Months before the Cheddi Jagan International Airport (CJIA) increased a number of fees, to cater for the US$150M renovations, airlines had complained to their association.
In late January, the International Air Transport Association (IATA) wrote management of the airport raising questions about the fees implementation and whether there were adequate consultations.
IATA is the trade association of the world’s biggest airlines, consisting ofa almost 300 members.
IATA’s Annaleen Lord, Area Manager of the Caribbean, on January 29, wrote senior officials of the airport, including Chief Executive Officer, Ramesh Ghir, questioning the process.
The airport, since 2011, has launched a major expansion costing US$150M. While the works has controversially been scaled down, the airport quietly told airlines earlier this year to start charging a higher security fee and a passenger service fee.

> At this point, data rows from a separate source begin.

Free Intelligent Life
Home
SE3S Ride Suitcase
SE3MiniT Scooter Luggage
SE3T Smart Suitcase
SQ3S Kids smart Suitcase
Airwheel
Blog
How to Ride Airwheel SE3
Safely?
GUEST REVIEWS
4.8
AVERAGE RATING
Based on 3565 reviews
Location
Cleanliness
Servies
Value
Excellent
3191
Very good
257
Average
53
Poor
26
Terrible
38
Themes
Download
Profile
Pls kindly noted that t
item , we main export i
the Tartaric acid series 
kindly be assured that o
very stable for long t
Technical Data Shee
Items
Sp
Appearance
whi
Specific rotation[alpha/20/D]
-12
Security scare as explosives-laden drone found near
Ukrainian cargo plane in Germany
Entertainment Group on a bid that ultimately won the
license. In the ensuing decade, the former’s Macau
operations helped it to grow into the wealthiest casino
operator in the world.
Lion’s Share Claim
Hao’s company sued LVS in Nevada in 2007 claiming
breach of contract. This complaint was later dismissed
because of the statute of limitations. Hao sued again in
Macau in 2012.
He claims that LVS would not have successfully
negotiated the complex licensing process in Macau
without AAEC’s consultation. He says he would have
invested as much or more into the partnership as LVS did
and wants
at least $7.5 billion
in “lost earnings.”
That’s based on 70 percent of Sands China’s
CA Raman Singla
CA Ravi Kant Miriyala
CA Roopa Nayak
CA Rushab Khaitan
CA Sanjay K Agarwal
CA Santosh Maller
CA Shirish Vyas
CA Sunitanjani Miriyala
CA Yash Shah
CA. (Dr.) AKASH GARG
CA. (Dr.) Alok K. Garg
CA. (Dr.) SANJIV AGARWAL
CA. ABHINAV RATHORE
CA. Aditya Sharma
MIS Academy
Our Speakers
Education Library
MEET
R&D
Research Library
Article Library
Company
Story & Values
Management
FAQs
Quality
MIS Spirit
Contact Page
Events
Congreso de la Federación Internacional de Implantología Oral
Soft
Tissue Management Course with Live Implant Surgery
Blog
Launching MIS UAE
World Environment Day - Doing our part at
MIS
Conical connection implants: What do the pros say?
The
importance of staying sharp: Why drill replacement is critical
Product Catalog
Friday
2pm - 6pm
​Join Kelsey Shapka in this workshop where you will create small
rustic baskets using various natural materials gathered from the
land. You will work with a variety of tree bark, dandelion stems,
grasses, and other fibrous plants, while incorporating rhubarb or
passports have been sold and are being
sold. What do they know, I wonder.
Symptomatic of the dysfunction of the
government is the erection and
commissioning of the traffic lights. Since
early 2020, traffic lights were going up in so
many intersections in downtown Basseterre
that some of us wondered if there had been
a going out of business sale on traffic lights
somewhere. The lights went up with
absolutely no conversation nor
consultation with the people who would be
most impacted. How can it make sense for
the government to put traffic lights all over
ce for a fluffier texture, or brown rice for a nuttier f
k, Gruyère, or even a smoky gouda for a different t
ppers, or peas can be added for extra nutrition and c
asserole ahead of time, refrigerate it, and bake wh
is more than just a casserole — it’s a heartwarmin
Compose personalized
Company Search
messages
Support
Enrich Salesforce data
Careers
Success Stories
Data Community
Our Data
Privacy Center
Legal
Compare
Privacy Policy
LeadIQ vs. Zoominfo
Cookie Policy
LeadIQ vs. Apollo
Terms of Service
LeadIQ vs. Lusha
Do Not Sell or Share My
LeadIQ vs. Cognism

The accumulated charges- security and passenger fee- added up to over $4,000 on every passenger ticket.
IATA, in its letter to Ghir, disclosed that its members have asked for intervention regarding the planned increase to the security fee and the introduction of a passenger service charge effective April 1, 2019.
“They have requested that we contact CJIAC since no consultation with the airlines occurred in order to allow the airline users to accurately assess and agree to what could be considered fair and equitable charges at CJIA.”
IATA pointed out that according to international guidelines and principles on airport charges, there should have been consultations, cost-relatedness, non-discrimination, and transparency in the process.
IATA requested information on the consultations.
“As such, it would be appreciated if the presentation delivered to the CJIA Board or line Ministry in order to receive approval for the increases is shared with IATA and the airlines in order to better understand the cost-relatedness of these increases. This can be done via a webinar and IATA can assist with airline participation.”
The association stressed that while these are passenger fees that do not directly impact airline costs, it does have an impact.
“Please be mindful that proposed increases in fees in Guyana would increase the overall price of a ticket paid by passengers travelling to and from Guyana. As a result, passengers are likely to choose alternative destinations where no equivalent fee is applied or will just be dissuaded to fly altogether. This can ultimately have a negative overall impact on the Guyana economy,” IATA told the airport management in January.
IATA said that there is a procedure to be followed for the charges to take effect.
“Finally, once the airlines have been satisfactorily informed, in order for these charges to take effect on an airline’s ticket, an airline sponsor will need to file the request to IATA’s TTBS (ticket tax box service). However prior to doing so, several items need to be clarified and agreed to amongst the airlines and the airport authority.”
The association noted that it found a number of reasons why it cannot use a letter that it received to effect the changes to the charges that CJIA requires by April 1.
These include that there is no clear indications what is the new Guyana dollar equivalent for the Airport Security Fee.
“The present security fee, US$I1, was filed in local currency $2500 and not US dollars. As such in addition to the US $20, CJIA will need to specify the new GYD equivalent. This information is required so that there is no confusion when pricing systems are configured.”
IATA also wanted explanations on when exemptions would be granted and whether a number of other fees have been renamed.
“This information is required so that there is no confusion when pricing systems are configured.”
According to the airline body, when new or increased fees are proposed, the industry needs to consider two applicability dates- the selling date and the travel date.
This is important, the letter said, to establish since airlines sell their tickets in advance.
“We usually request that the selling date is a minimum of three months prior to the effective travel date when the fee will apply. This also ensures that the gap in the fee collection between tickets sold prior to the announcement is smaller. For example: CJIA is proposing that the fee is effective April 1. Based on this date, the effective date for both fees should be as follows: For tickets sold from January 1, 2019 for passengers traveling April 1, 2019. This scenario ensures a higher collection rate to CJIA.”
IATA, in its letter late January, noted however that the time is already outside the recommended 90 day minimum window which will significantly reduce the collection rate, a loss which CJIA will need to assume as airlines will not collect differences in fee at the check in counter as this can potentially delay flight operations and cause other service issues.
IATA recommended that there be a delay in the implementation.
“In light of the aforementioned, CJIA can potentially consider revising the effective date in order to avoid this situation. Please be assured that IATA is committed to continued collaboration with you and your team in order to achieve, safe, efficient and cost effective operations at the CJIA.”